Exercise details:
Your answer should consist only of the line with "- phone at [1030, 787, 1227, 912]" and the lines after it, reproduced exactly through the end of the entries below.

Available records:
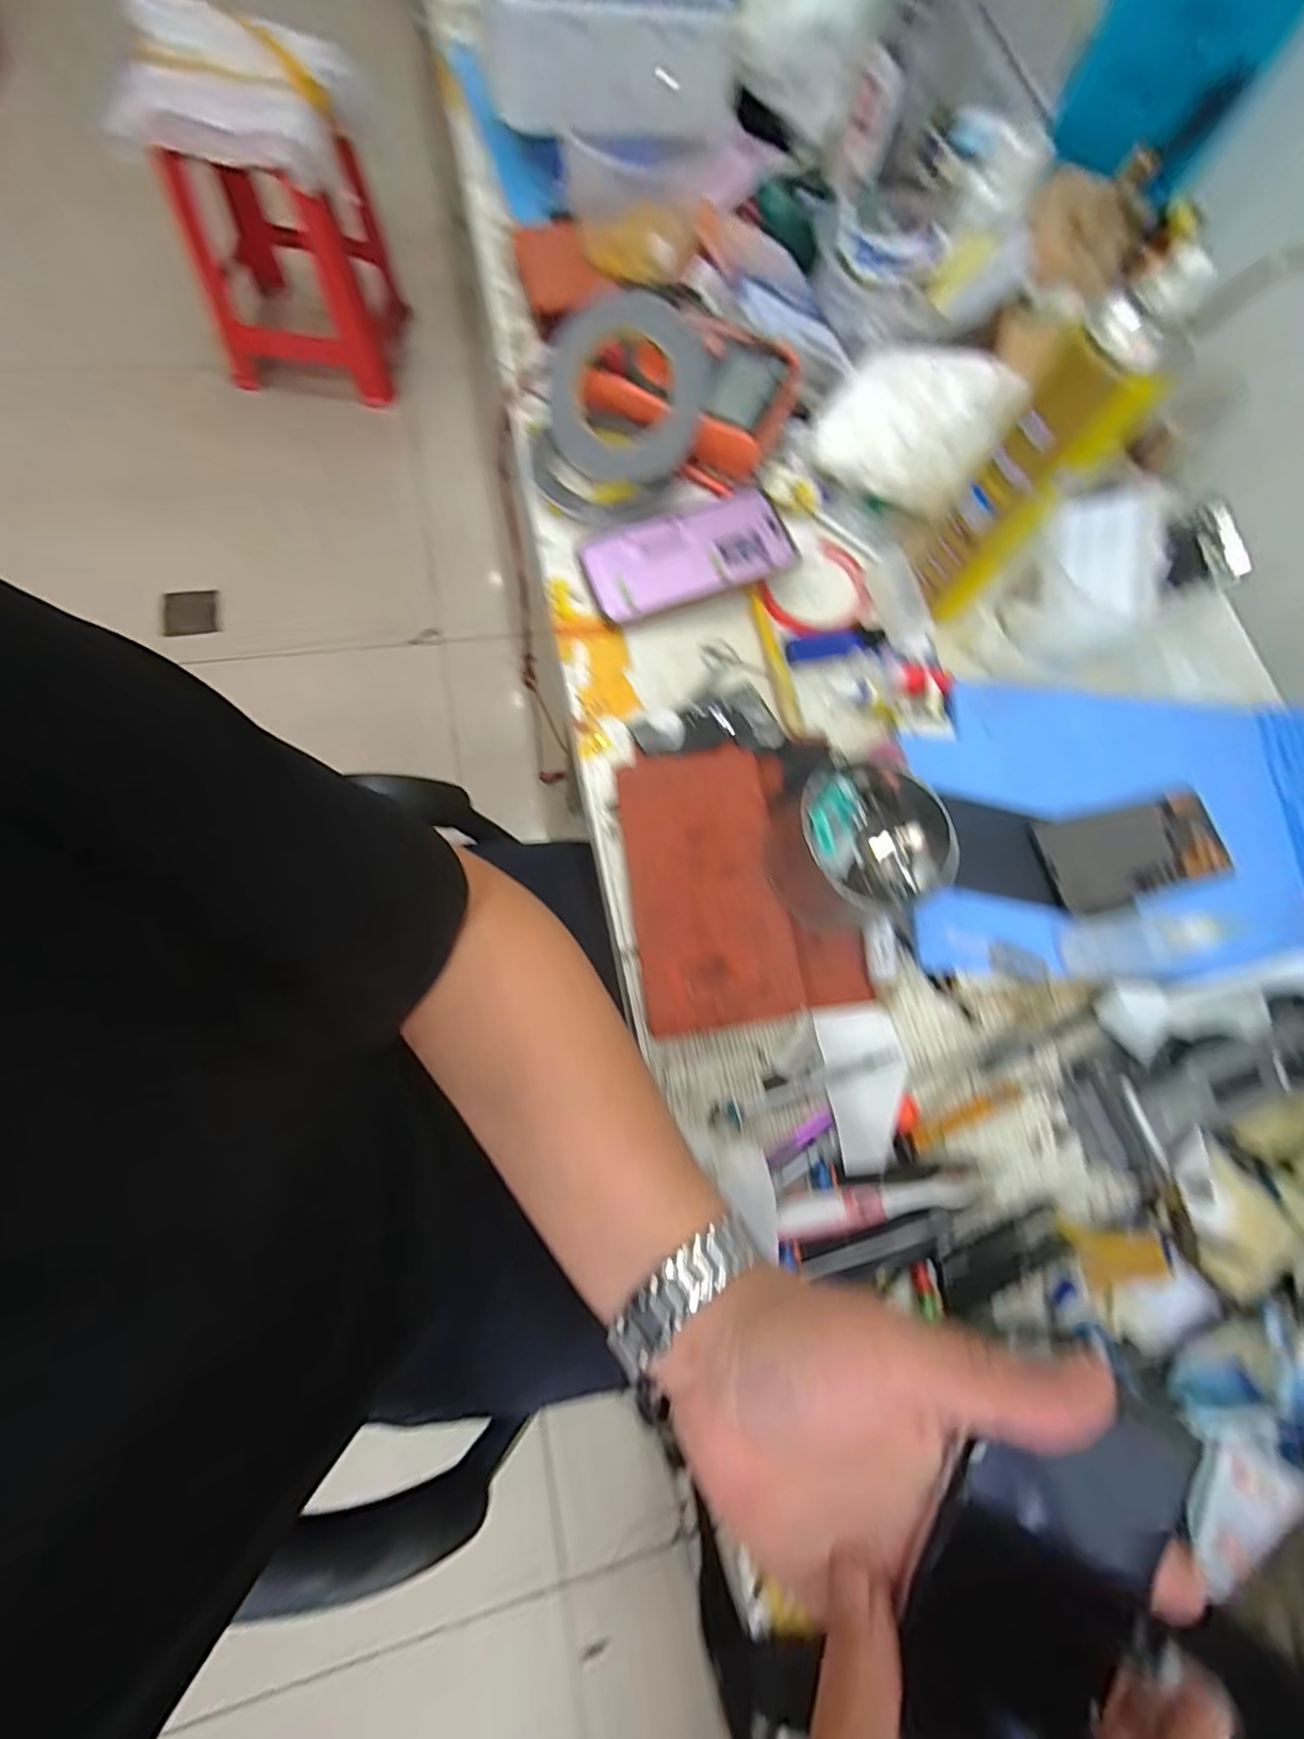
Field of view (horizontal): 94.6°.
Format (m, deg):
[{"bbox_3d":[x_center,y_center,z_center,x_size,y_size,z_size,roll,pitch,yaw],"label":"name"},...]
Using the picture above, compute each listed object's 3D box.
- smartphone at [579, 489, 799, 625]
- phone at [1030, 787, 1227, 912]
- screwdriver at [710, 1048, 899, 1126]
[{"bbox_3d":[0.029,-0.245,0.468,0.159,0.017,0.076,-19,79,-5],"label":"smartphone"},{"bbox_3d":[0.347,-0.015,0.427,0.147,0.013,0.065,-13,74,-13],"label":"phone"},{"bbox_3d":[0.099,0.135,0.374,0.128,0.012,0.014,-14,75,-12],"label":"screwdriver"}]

Exercise response:
- phone at [1030, 787, 1227, 912]
- screwdriver at [710, 1048, 899, 1126]
[{"bbox_3d":[0.029,-0.245,0.468,0.159,0.017,0.076,-19,79,-5],"label":"smartphone"},{"bbox_3d":[0.347,-0.015,0.427,0.147,0.013,0.065,-13,74,-13],"label":"phone"},{"bbox_3d":[0.099,0.135,0.374,0.128,0.012,0.014,-14,75,-12],"label":"screwdriver"}]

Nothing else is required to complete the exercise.